**原始材料:**
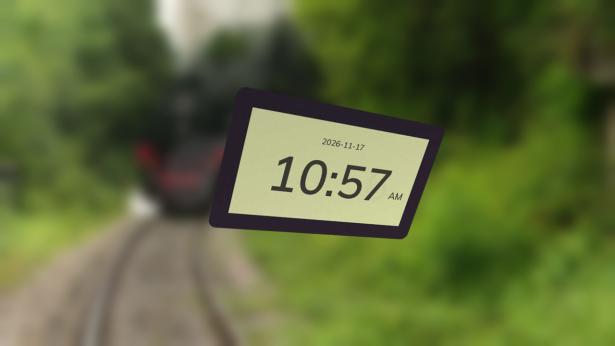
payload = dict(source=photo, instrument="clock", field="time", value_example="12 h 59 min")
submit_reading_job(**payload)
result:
10 h 57 min
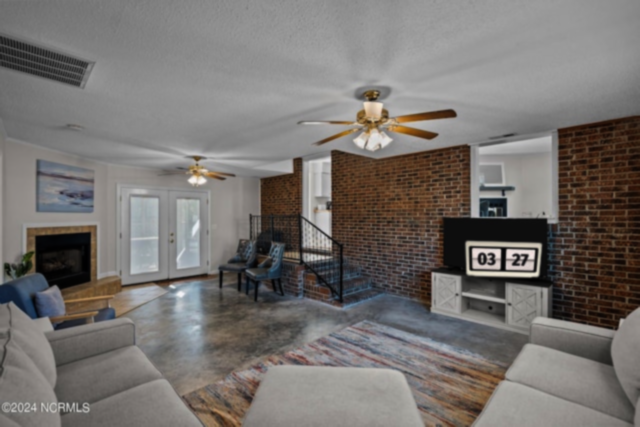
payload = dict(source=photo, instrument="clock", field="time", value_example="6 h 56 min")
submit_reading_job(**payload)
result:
3 h 27 min
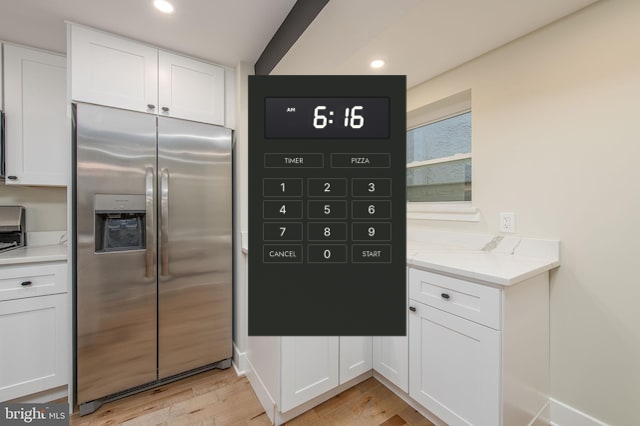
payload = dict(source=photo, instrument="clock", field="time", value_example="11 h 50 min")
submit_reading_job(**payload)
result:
6 h 16 min
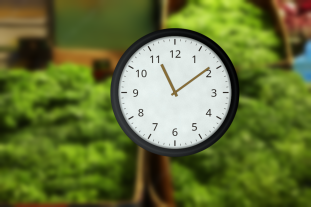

**任务要求:** 请把上面的全部条目一字不差地照抄一遍，答案中不要包含图片。

**本题答案:**
payload = dict(source=photo, instrument="clock", field="time", value_example="12 h 59 min")
submit_reading_job(**payload)
result:
10 h 57 min
payload = dict(source=photo, instrument="clock", field="time", value_example="6 h 56 min")
submit_reading_job(**payload)
result:
3 h 27 min
payload = dict(source=photo, instrument="clock", field="time", value_example="11 h 50 min")
submit_reading_job(**payload)
result:
6 h 16 min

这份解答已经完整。